Ranked Choice Voting (RCV) has been gaining momentum across the country, but nowhere is the momentum greater than right here in Minnesota. And for good reason: RCV promotes a vibrant democracy that boosts turnout and is more representative and less divisive.
Under a ranked-choice system, voters rank candidates in order of preference. If no candidate receives a majority of first-choice votes, the candidate with the fewest number of votes is eliminated, and their votes are redistributed based on the voters’ second choices. This process continues until one candidate has reached majority support.
A group of Rochester citizens has been leading on this reform at the local level and would like Rochester to have the opportunity to adopt RCV for its local elections. RCV would eliminate the need for low-turnout, high-cost August primaries for city council and mayor and ensure candidates with the most popular support win in a single decisive election in November when the turnout is highest and most diverse. On average, five times more voters participate in a general election than in a municipal primary in August. For these and many other benefits, the Rochester City Council passed and testified on behalf of a resolution in support of a local option for RCV.
Most Minnesota cities are statutory cities and don’t have the authority to even consider RCV. While Rochester is a charter city with authority over its local elections, the city is unfortunately prevented from considering RCV due to conflicts for cities with even-year local elections. A bill before the state Legislature would give local jurisdictions with odd-year local elections the authority and opportunity to decide if RCV is best for them and, importantly, create a task force to remedy conflicts for cities like Rochester with even-year local elections. The task force would also explore how Minnesota could expand RCV statewide.

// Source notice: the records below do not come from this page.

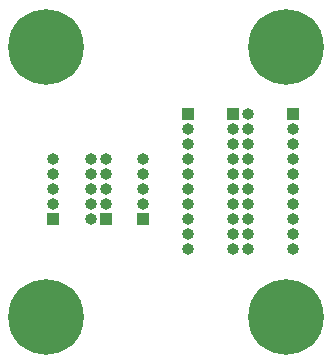
<source format=gbr>
%TF.GenerationSoftware,KiCad,Pcbnew,7.0.9-7.0.9~ubuntu22.04.1*%
%TF.CreationDate,2023-12-17T15:48:06-06:00*%
%TF.ProjectId,PacSat_JTAG_Interface,50616353-6174-45f4-9a54-41475f496e74,rev?*%
%TF.SameCoordinates,Original*%
%TF.FileFunction,Soldermask,Bot*%
%TF.FilePolarity,Negative*%
%FSLAX46Y46*%
G04 Gerber Fmt 4.6, Leading zero omitted, Abs format (unit mm)*
G04 Created by KiCad (PCBNEW 7.0.9-7.0.9~ubuntu22.04.1) date 2023-12-17 15:48:06*
%MOMM*%
%LPD*%
G01*
G04 APERTURE LIST*
%ADD10R,1.000000X1.000000*%
%ADD11O,1.000000X1.000000*%
%ADD12C,3.600000*%
%ADD13C,6.400000*%
G04 APERTURE END LIST*
D10*
%TO.C,J1*%
X92602050Y-86690231D03*
D11*
X91332050Y-86690231D03*
X92602050Y-85420231D03*
X91332050Y-85420231D03*
X92602050Y-84150231D03*
X91332050Y-84150231D03*
X92602050Y-82880231D03*
X91332050Y-82880231D03*
X92602050Y-81610231D03*
X91332050Y-81610231D03*
%TD*%
D12*
%TO.C,H4*%
X87522050Y-94945231D03*
D13*
X87522050Y-94945231D03*
%TD*%
D12*
%TO.C,H1*%
X107842050Y-72085231D03*
D13*
X107842050Y-72085231D03*
%TD*%
D10*
%TO.C,J3*%
X95777050Y-86700231D03*
D11*
X95777050Y-85430231D03*
X95777050Y-84160231D03*
X95777050Y-82890231D03*
X95777050Y-81620231D03*
%TD*%
D10*
%TO.C,J5*%
X99587050Y-77800231D03*
D11*
X99587050Y-79070231D03*
X99587050Y-80340231D03*
X99587050Y-81610231D03*
X99587050Y-82880231D03*
X99587050Y-84150231D03*
X99587050Y-85420231D03*
X99587050Y-86690231D03*
X99587050Y-87960231D03*
X99587050Y-89230231D03*
%TD*%
D10*
%TO.C,J2*%
X103397050Y-77800231D03*
D11*
X104667050Y-77800231D03*
X103397050Y-79070231D03*
X104667050Y-79070231D03*
X103397050Y-80340231D03*
X104667050Y-80340231D03*
X103397050Y-81610231D03*
X104667050Y-81610231D03*
X103397050Y-82880231D03*
X104667050Y-82880231D03*
X103397050Y-84150231D03*
X104667050Y-84150231D03*
X103397050Y-85420231D03*
X104667050Y-85420231D03*
X103397050Y-86690231D03*
X104667050Y-86690231D03*
X103397050Y-87960231D03*
X104667050Y-87960231D03*
X103397050Y-89230231D03*
X104667050Y-89230231D03*
%TD*%
D10*
%TO.C,J4*%
X88157050Y-86699520D03*
D11*
X88157050Y-85429520D03*
X88157050Y-84159520D03*
X88157050Y-82889520D03*
X88157050Y-81619520D03*
%TD*%
D10*
%TO.C,J6*%
X108477050Y-77800231D03*
D11*
X108477050Y-79070231D03*
X108477050Y-80340231D03*
X108477050Y-81610231D03*
X108477050Y-82880231D03*
X108477050Y-84150231D03*
X108477050Y-85420231D03*
X108477050Y-86690231D03*
X108477050Y-87960231D03*
X108477050Y-89230231D03*
%TD*%
D12*
%TO.C,H3*%
X87522050Y-72085231D03*
D13*
X87522050Y-72085231D03*
%TD*%
D12*
%TO.C,H2*%
X107842050Y-94945231D03*
D13*
X107842050Y-94945231D03*
%TD*%
M02*

</source>
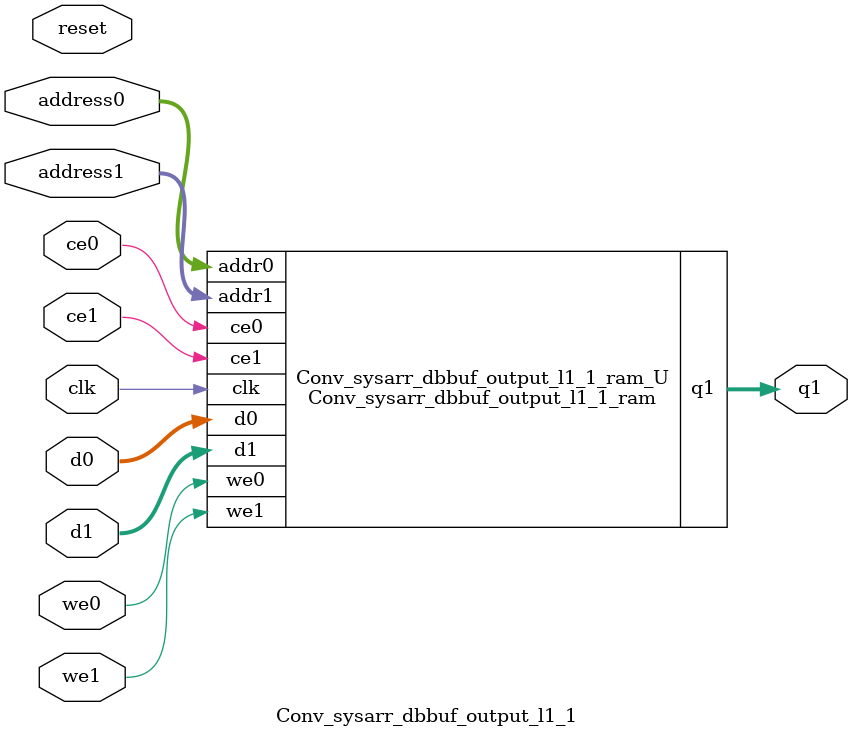
<source format=v>
`timescale 1 ns / 1 ps
module Conv_sysarr_dbbuf_output_l1_1_ram (addr0, ce0, d0, we0, addr1, ce1, d1, we1, q1,  clk);

parameter DWIDTH = 32;
parameter AWIDTH = 9;
parameter MEM_SIZE = 512;

input[AWIDTH-1:0] addr0;
input ce0;
input[DWIDTH-1:0] d0;
input we0;
input[AWIDTH-1:0] addr1;
input ce1;
input[DWIDTH-1:0] d1;
input we1;
output reg[DWIDTH-1:0] q1;
input clk;

(* ram_style = "block" *)reg [DWIDTH-1:0] ram[0:MEM_SIZE-1];




always @(posedge clk)  
begin 
    if (ce0) begin
        if (we0) 
            ram[addr0] <= d0; 
    end
end


always @(posedge clk)  
begin 
    if (ce1) begin
        if (we1) 
            ram[addr1] <= d1; 
        q1 <= ram[addr1];
    end
end


endmodule

`timescale 1 ns / 1 ps
module Conv_sysarr_dbbuf_output_l1_1(
    reset,
    clk,
    address0,
    ce0,
    we0,
    d0,
    address1,
    ce1,
    we1,
    d1,
    q1);

parameter DataWidth = 32'd32;
parameter AddressRange = 32'd512;
parameter AddressWidth = 32'd9;
input reset;
input clk;
input[AddressWidth - 1:0] address0;
input ce0;
input we0;
input[DataWidth - 1:0] d0;
input[AddressWidth - 1:0] address1;
input ce1;
input we1;
input[DataWidth - 1:0] d1;
output[DataWidth - 1:0] q1;



Conv_sysarr_dbbuf_output_l1_1_ram Conv_sysarr_dbbuf_output_l1_1_ram_U(
    .clk( clk ),
    .addr0( address0 ),
    .ce0( ce0 ),
    .we0( we0 ),
    .d0( d0 ),
    .addr1( address1 ),
    .ce1( ce1 ),
    .we1( we1 ),
    .d1( d1 ),
    .q1( q1 ));

endmodule


</source>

I am grateful Rochester-area legislators support this bill and urge their fellow legislators to get on board! RCV is a timely remedy for addressing political divisions and giving greater choice and power to voters.

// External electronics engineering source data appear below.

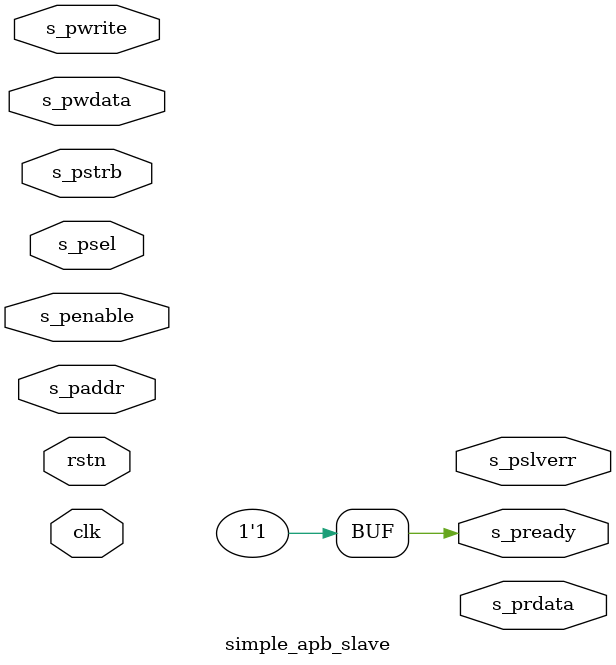
<source format=v>
module simple_apb_slave #(
    parameter ADDR_WIDTH = 32,
    parameter DATA_WIDTH = 32,
    parameter MEM_SIZE = 32, // UNUSED
    parameter ID = 0,

    parameter WSTRB_WIDTH = (DATA_WIDTH-1)/8+1 // 4 bits for 32 data
    
    ) (
    input clk,
    input rstn,

    input wire s_penable,
    input wire s_pwrite,
    input wire s_psel,
    input wire [ADDR_WIDTH-1:0] s_paddr,
    input wire [DATA_WIDTH-1:0] s_pwdata,
    input wire [WSTRB_WIDTH-1:0] s_pstrb,
    output reg [DATA_WIDTH-1:0] s_prdata,
    output                      s_pready,
    output reg                  s_pslverr
    );


    assign s_pready = 1'b1;

    always @(posedge clk) begin
        if(s_penable && s_psel) begin
            $display("Slave ID=%d addr=0x%0h wdata=0x%0h", ID, s_paddr, s_pwdata);
        end
    end

endmodule


</source>
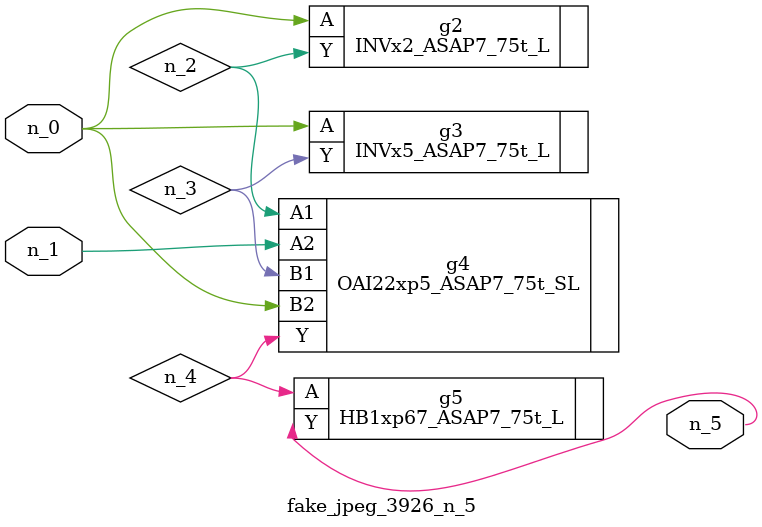
<source format=v>
module fake_jpeg_3926_n_5 (n_0, n_1, n_5);

input n_0;
input n_1;

output n_5;

wire n_3;
wire n_2;
wire n_4;

INVx2_ASAP7_75t_L g2 ( 
.A(n_0),
.Y(n_2)
);

INVx5_ASAP7_75t_L g3 ( 
.A(n_0),
.Y(n_3)
);

OAI22xp5_ASAP7_75t_SL g4 ( 
.A1(n_2),
.A2(n_1),
.B1(n_3),
.B2(n_0),
.Y(n_4)
);

HB1xp67_ASAP7_75t_L g5 ( 
.A(n_4),
.Y(n_5)
);


endmodule
</source>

The experience of cities that already use RCV — Minneapolis, St. Paul, St. Louis Park, Minnetonka, and Bloomington — demonstrates its many benefits . As explained above, it increases voter participation by allowing voters to consider the full slate of candidates in the general election when turnout is higher and more representative of the community.

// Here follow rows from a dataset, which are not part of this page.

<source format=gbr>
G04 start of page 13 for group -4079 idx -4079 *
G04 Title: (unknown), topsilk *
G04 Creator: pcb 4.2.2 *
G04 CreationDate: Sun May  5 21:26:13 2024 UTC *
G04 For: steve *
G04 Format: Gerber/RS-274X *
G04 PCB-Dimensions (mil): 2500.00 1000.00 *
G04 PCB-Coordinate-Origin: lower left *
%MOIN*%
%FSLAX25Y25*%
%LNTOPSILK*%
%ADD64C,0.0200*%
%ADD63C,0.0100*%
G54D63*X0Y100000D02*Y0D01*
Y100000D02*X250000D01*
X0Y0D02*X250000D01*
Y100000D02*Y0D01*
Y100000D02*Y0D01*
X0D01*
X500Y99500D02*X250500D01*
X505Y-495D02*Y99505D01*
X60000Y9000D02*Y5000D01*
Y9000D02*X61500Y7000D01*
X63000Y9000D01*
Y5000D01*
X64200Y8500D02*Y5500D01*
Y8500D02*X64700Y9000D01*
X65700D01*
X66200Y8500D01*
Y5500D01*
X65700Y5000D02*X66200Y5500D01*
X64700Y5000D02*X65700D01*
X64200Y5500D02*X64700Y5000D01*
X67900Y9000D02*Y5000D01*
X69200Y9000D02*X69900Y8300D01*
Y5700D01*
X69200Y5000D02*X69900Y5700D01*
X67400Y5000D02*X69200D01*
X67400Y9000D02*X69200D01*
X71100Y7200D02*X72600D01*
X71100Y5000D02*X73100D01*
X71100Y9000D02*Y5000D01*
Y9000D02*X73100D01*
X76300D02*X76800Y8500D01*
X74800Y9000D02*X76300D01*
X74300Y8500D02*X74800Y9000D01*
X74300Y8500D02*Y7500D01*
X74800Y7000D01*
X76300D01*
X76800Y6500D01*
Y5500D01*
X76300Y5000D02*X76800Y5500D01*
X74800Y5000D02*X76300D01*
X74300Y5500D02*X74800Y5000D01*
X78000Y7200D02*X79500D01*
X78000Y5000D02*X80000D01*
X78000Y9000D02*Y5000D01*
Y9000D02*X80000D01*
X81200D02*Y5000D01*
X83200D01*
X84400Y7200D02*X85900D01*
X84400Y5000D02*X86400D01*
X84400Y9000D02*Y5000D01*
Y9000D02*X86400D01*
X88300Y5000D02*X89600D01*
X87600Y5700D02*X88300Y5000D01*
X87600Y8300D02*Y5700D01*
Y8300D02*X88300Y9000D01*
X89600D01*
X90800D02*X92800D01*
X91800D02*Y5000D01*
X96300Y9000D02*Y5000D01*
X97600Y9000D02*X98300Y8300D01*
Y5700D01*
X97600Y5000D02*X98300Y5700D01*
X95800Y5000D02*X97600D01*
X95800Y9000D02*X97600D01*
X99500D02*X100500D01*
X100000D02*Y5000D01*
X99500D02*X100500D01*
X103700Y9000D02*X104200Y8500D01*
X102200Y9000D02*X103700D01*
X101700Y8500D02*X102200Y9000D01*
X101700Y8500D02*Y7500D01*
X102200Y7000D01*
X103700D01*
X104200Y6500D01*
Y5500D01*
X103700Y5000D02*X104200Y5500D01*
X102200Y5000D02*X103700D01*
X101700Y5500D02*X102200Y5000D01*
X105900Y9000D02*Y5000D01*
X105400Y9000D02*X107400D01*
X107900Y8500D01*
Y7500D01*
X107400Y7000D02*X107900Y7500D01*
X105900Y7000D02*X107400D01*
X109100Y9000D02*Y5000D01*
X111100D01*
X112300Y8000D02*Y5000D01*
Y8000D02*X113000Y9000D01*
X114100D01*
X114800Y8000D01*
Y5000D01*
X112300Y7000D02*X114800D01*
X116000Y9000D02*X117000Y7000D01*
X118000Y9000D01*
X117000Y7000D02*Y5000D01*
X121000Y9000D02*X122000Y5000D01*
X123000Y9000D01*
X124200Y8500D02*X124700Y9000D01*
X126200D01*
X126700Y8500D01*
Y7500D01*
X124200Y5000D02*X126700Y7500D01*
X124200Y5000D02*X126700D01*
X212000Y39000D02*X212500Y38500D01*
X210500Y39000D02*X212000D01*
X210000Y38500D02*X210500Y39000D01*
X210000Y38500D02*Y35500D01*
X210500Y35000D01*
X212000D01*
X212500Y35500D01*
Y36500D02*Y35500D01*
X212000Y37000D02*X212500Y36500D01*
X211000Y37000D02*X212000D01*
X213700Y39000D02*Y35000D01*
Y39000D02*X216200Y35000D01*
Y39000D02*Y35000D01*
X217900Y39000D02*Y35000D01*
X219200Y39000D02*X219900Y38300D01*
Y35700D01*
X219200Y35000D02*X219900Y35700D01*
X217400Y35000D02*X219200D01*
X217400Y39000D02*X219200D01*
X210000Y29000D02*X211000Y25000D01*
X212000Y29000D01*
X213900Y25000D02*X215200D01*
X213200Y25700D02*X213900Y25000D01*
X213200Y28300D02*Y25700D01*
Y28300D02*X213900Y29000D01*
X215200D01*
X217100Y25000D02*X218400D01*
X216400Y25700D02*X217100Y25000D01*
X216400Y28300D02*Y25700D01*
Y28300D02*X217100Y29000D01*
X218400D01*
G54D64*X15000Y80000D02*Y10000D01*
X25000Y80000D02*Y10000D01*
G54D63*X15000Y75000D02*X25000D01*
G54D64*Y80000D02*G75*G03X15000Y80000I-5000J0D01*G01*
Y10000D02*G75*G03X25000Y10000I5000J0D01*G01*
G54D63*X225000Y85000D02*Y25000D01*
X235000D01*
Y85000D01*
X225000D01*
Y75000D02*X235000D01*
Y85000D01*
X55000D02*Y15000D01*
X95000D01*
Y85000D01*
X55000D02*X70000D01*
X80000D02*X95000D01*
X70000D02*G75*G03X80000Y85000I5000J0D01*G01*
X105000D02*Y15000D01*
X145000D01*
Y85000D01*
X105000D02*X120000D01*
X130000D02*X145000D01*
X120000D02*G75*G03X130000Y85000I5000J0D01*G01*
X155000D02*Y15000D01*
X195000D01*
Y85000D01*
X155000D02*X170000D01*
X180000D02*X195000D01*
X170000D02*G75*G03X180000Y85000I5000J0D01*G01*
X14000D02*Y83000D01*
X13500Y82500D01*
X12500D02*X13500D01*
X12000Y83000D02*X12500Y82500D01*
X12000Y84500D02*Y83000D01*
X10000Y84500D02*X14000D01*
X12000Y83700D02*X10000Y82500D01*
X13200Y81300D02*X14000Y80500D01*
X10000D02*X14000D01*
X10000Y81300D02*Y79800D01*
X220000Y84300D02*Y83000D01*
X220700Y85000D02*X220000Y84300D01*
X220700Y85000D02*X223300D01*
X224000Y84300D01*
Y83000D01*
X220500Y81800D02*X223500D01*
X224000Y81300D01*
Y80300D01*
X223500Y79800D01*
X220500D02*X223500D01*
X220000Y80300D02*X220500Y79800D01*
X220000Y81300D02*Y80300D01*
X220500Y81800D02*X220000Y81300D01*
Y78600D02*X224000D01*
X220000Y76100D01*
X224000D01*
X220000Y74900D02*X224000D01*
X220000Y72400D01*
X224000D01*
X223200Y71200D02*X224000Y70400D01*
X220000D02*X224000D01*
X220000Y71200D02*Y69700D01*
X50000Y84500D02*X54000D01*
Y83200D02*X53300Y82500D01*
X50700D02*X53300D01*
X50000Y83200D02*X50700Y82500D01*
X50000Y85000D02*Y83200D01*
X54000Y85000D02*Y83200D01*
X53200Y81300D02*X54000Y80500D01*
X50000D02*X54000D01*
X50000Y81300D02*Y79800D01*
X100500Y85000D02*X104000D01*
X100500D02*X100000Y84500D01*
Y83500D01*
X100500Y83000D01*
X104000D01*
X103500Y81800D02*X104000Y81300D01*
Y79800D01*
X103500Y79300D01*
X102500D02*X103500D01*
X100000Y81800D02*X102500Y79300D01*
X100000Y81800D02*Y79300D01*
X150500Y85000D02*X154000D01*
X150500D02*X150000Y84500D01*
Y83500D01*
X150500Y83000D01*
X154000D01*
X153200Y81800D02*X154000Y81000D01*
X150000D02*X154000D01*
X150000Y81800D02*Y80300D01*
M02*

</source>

There is also evidence of increased civility in campaigns. In our current election system, polarization and personal attacks have become the norm. Yet, in RCV cities, 90% of voters report that candidates spend no or very little time criticizing each other. In ranked-choice elections, candidates are incentivized to run positive campaigns focused on the issues, rather than attacking their opponents.
Compared to our current plurality voting system, RCV allows voters to express their true preferences and ensures that the winning candidate has a broad base of support. Because voters rank their choices, there is no fear of helping a “spoiler” or “wasting” their vote on an unlikely candidate. Likewise, the winning candidate must appeal to a wide range of voters since they are aiming to receive second-choice votes from their opponents. Ultimately, these changes lead to the election of officials who more accurately reflect and represent their constituents.
RCV is tested and simple. Across all ethnic groups, ages, and income levels, voters have found RCV easy to use. In 2021, 88% of Minneapolis voters indicated that the ballot was simple to use, and across the board, RCV elections have nearly a 100% valid ballot rate.
RCV is a simple change to the ballot that can bring enormous benefits to our city and state. It would increase voter participation, encourage positive campaigning, and promote broad-based majority support. This legislative session, we have the opportunity to advance this promising reform. I urge the legislature to seize this opportunity and pass RCV legislation.
Sara Flick, of Rochester, is a marketing professional and past candidate for Senate District 25. She serves on the Rochester Charter Commission and on the board of GiveMN.